• _YOUR TASK_
Rewrite the material from the line with "right ankle: (275, 169, -13)" through the end of the material, changing "knee" to "knee joint" and keeping everything else the same. Leave the pictures out of your answer.

START SUPPLIED RECORDS

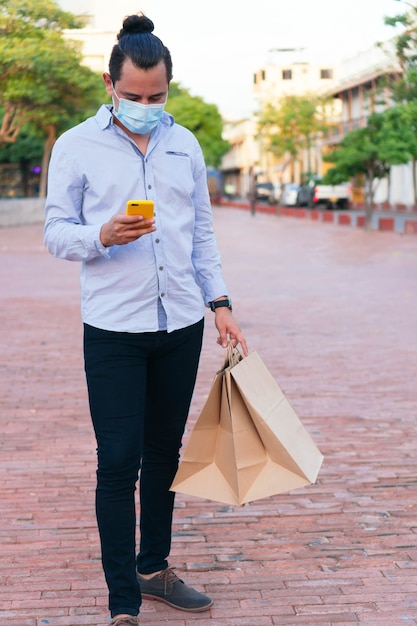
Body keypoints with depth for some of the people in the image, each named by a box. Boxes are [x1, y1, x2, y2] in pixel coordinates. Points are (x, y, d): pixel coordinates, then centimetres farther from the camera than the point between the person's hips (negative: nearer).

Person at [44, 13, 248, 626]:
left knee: (164, 454, 14)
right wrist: (103, 236, -22)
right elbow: (56, 232, -2)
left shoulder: (185, 144, 11)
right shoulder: (76, 146, -1)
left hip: (181, 324, 4)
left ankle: (154, 569, 30)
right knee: (118, 462, -4)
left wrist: (220, 302, 8)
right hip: (114, 329, -4)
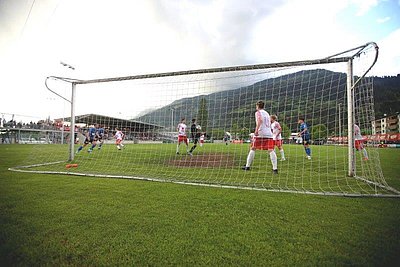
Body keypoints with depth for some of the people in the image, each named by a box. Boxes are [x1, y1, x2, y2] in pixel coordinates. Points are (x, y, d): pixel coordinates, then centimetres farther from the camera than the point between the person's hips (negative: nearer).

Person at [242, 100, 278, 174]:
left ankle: (247, 166, 9)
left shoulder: (258, 112, 5)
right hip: (269, 134, 5)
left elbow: (260, 120, -16)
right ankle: (275, 169, -13)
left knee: (253, 149, 6)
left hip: (260, 133, -5)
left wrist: (256, 130, -22)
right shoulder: (267, 113, 25)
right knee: (271, 150, -3)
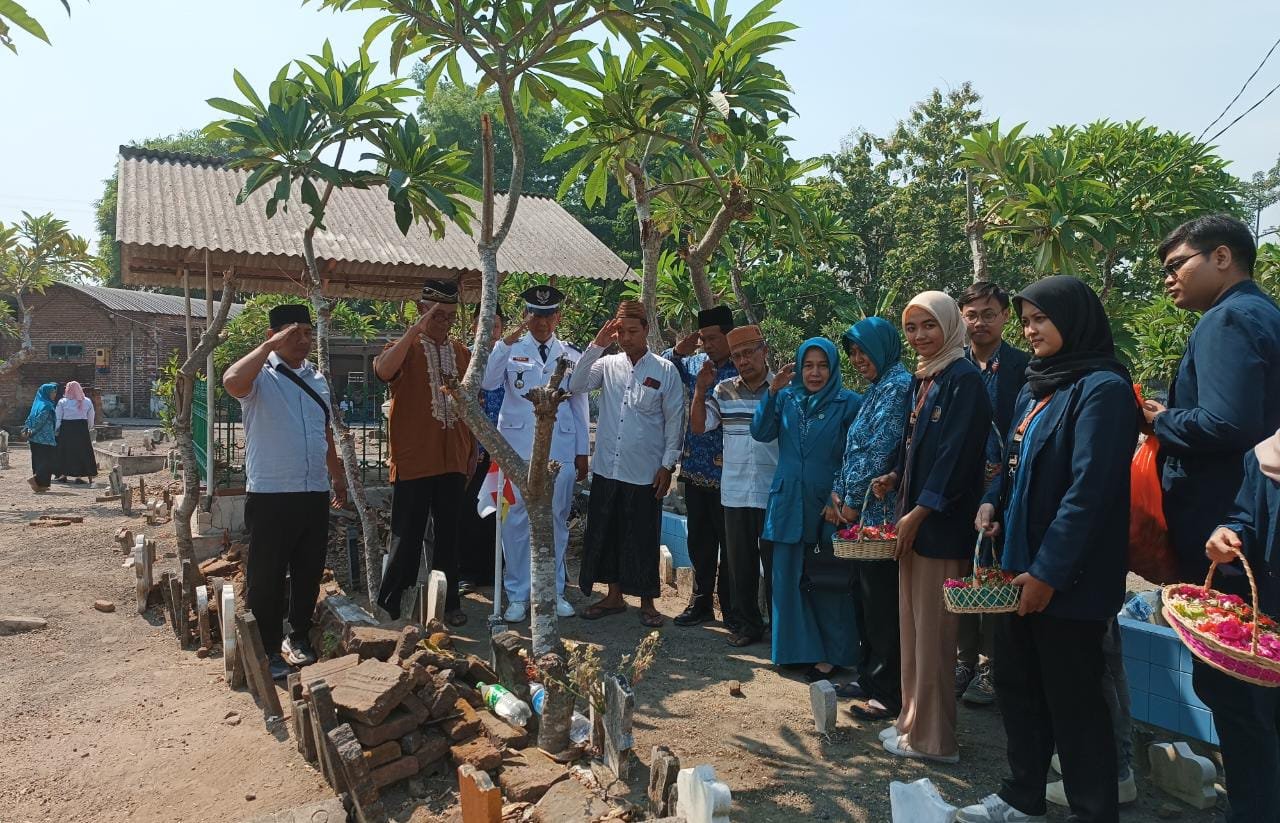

END SUPPLIED RECORDS

• _SOLVED EXERCISE_
right ankle: (275, 169, -13)
left knee joint: (253, 149, 6)
left hip: (260, 133, -5)
left wrist: (256, 130, -22)
right shoulder: (267, 113, 25)
right knee joint: (271, 150, -3)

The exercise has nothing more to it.